Zum Inhalt springen

Install NVIDIA GPU drivers

Zuletzt aktualisiert am

In this guide, you will learn how to install drivers for NVIDIA GPU machine types:

You can install the NVIDIA drivers via package manager on the Linux distribution of your host system. The current distributions you can choose from are found in the NVIDIA documentation. For the following example, we will use Ubuntu & Fedora and the APT package manager. For other Linux distributions, please consult the official website for the CUDA toolkit.

  1. Install the CUDA repository public GPG key. Execute the following commands in order.

    Terminal window
    wget https://developer.download.nvidia.com/compute/cuda/repos/ubuntu2404/x86_64/cuda-keyring_1.1-1_all.deb
    sudo dpkg -i cuda-keyring_1.1-1_all.deb
    sudo apt-get update
  2. Install the driver.

    Terminal window
    sudo apt-get install -y nvidia-open
  3. Install the fabric-manager (only for the machine type n3.104d.g8). The fabric manager is necassary to use the interconnection of multiple GPUs with NVIDIA NVSwitch.

    Terminal window
    # The driver and the fabricmanager should have the same version e.g. version 560:
    sudo apt install nvidia-fabricmanager-560
    # Reboot your machine:
    sudo reboot
    Start the fabricmanager:
    sudo systemctl start nvidia-fabricmanager

How to use the NVIDIA System Management Interface (SMI)

Section titled “How to use the NVIDIA System Management Interface (SMI)”

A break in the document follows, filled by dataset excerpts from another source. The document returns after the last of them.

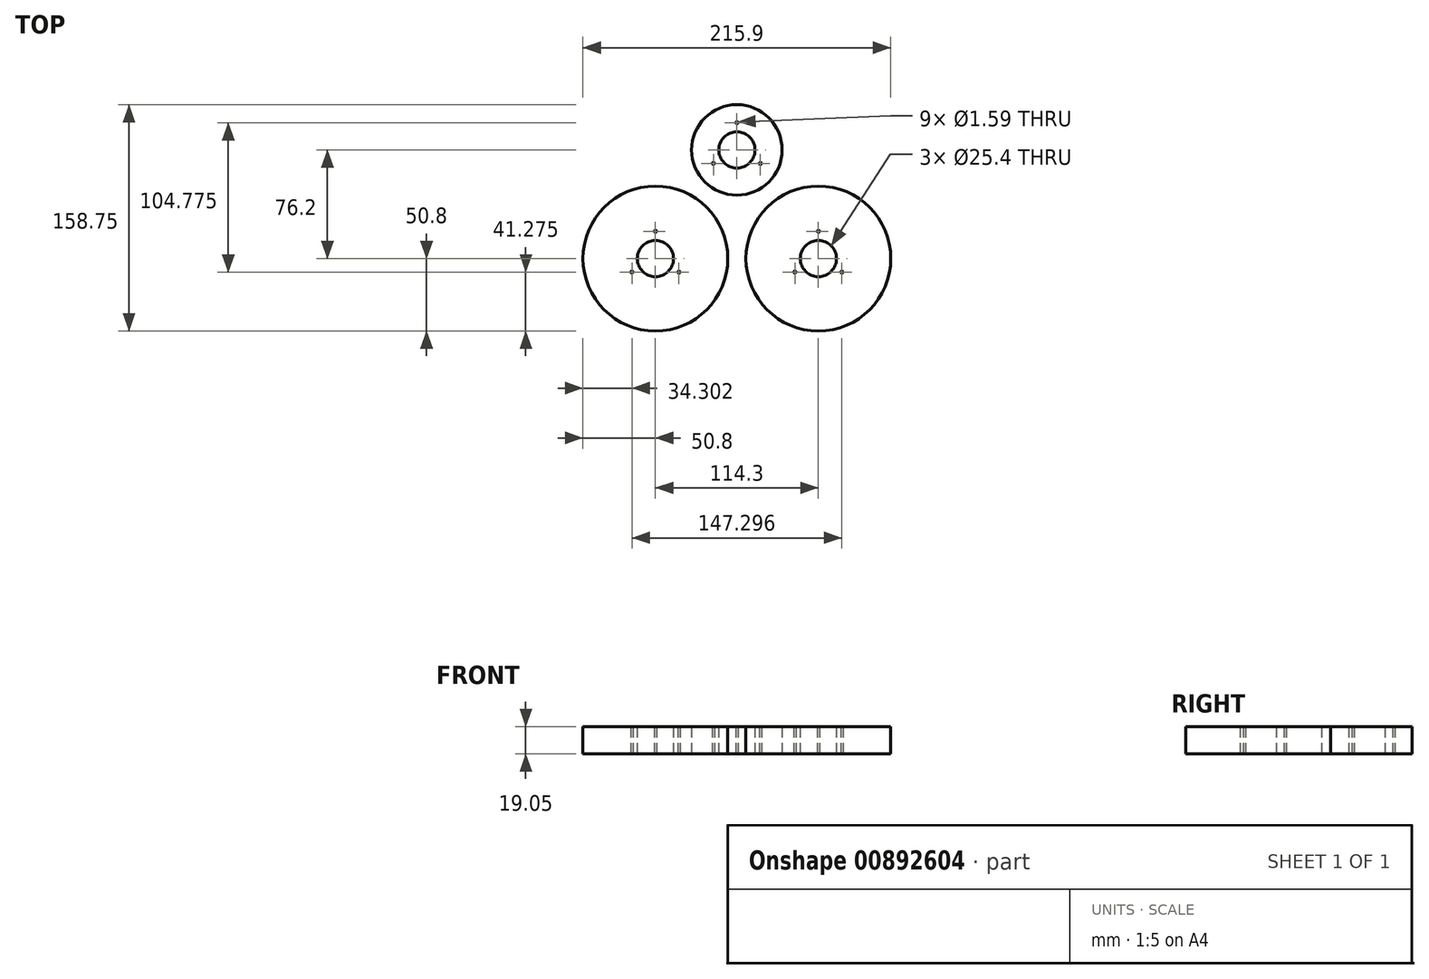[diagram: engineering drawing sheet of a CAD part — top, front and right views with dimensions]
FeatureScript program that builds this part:
annotation { "Feature Type Name" : "Feature", "Feature Type Description" : "" }
export const myFeature = defineFeature(function(context is Context, id is Id, definition is map)
    precondition{}
    {
        {
            var Q0;
            Q0=qCreatedBy(makeId("Top.planeOp"),FACE);
            var sketch = newSketch(context, id + "F0", { "sketchPlane" : qUnion([Q0])});
            skCircle(sketch, "E0", {"center": v(0, 0) * mm, "radius": 50.8 * mm});
            skCircle(sketch, "E1", {"center": v(57.15, 76.2) * mm, "radius": 31.75 * mm});
            skCircle(sketch, "E2", {"center": v(114.3, 0) * mm, "radius": 50.8 * mm});
            skCircle(sketch, "E3", {"center": v(0, 19.05) * mm, "radius": 0.8 * mm});
            skCircle(sketch, "E4", {"center": v(57.15, 95.25) * mm, "radius": 0.8 * mm});
            skCircle(sketch, "E5.1.0", {"center": v(40.65, 66.68) * mm, "radius": 0.8 * mm});
            skCircle(sketch, "E5.2.0", {"center": v(73.65, 66.68) * mm, "radius": 0.8 * mm});
            skCircle(sketch, "E6", {"center": v(114.3, 19.05) * mm, "radius": 0.8 * mm});
            skCircle(sketch, "E7.1.0", {"center": v(97.8, -9.52) * mm, "radius": 0.8 * mm});
            skCircle(sketch, "E7.2.0", {"center": v(130.8, -9.53) * mm, "radius": 0.8 * mm});
            skCircle(sketch, "E8.1.0", {"center": v(-16.5, -9.52) * mm, "radius": 0.8 * mm});
            skCircle(sketch, "E8.2.0", {"center": v(16.5, -9.53) * mm, "radius": 0.8 * mm});
            skCircle(sketch, "E9", {"center": v(0, 0) * mm, "radius": 12.7 * mm});
            skCircle(sketch, "E10", {"center": v(57.15, 76.2) * mm, "radius": 12.7 * mm});
            skCircle(sketch, "E11", {"center": v(114.3, 0) * mm, "radius": 12.7 * mm});
            skSolve(sketch);
        }
        {
            var Q0;
            Q0=makeQuery(id+"F0.imprint","IMPRINT",FACE,{"disambiguationData":[TD([[makeQuery(id+"F0.imprint","IMPRINT",EDGE,{"derivedFrom":sQuery(id+"F0.wireOp",EDGE,"E0")}),1.0]])]});
            var Q1;
            Q1=makeQuery(id+"F0.imprint","IMPRINT",FACE,{"disambiguationData":[TD([[makeQuery(id+"F0.imprint","IMPRINT",EDGE,{"derivedFrom":sQuery(id+"F0.wireOp",EDGE,"E2")}),1.0]])]});
            var Q2;
            Q2=makeQuery(id+"F0.imprint","IMPRINT",FACE,{"disambiguationData":[TD([[makeQuery(id+"F0.imprint","IMPRINT",EDGE,{"derivedFrom":sQuery(id+"F0.wireOp",EDGE,"E1")}),1.0]])]});
            extrude(context, id + "F1", {"entities" : qUnion([Q0, Q1, Q2]), "depth" : 19.05 * mm, "offsetDistance" : 25.4 * mm});
        }
    });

nvidia-smi (also NVSMI) provides monitoring and management capabilities for each of NVIDIA architecture families. It is provided along with the NVIDIA open drivers & the CUDA toolkit. An example for an NVSMI output:

Terminal window
nvidia-smi
+-----------------------------------------------------------------------------------------+
| NVIDIA-SMI 565.57.01 Driver Version: 565.57.01 CUDA Version: 12.7 |
|-----------------------------------------+------------------------+----------------------+
| GPU Name Persistence-M | Bus-Id Disp.A | Volatile Uncorr. ECC |
| Fan Temp Perf Pwr:Usage/Cap | Memory-Usage | GPU-Util Compute M. |
| | | MIG M. |
|=========================================+========================+======================|
| 0 NVIDIA A100 80GB PCIe On | 00000000:05:00.0 Off | 0 |
| N/A 31C P0 45W / 300W | 1MiB / 81920MiB | 0% Default |
| | | Disabled |
+-----------------------------------------+------------------------+----------------------+
+-----------------------------------------------------------------------------------------+
| Processes: |
| GPU GI CI PID Type Process name GPU Memory |
| ID ID Usage |
|=========================================================================================|
| No running processes found |
+-----------------------------------------------------------------------------------------+

Before you can use the CUDA toolkit and driver, you need to perform the following steps. The first one is adding the installation path to your PATH variable. If you used the .run installation method, just run, in the following we use cuda-12.2 as an example:

Terminal window
export PATH=/usr/local/cuda-12.2/bin${PATH:+:${PATH}}

For the runfile installation, you also need to add the path used above to the LD_LIBRARY_PATH. In the following we use “cuda-12.2” as an example:

Terminal window
# For 64-bit operating systems:
export LD_LIBRARY_PATH=/usr/local/cuda-12.2/lib64\
${LD_LIBRARY_PATH:+:${LD_LIBRARY_PATH}}
# For 32-bit operating systems:
export LD_LIBRARY_PATH=/usr/local/cuda-12.2/lib\
${LD_LIBRARY_PATH:+:${LD_LIBRARY_PATH}}

If you used any of the package managers, you also need to add the path of Nsight Compute to the PATH variable:

Terminal window
export PATH=/opt/nvidia/nsight-compute/${PATH:+:${PATH}}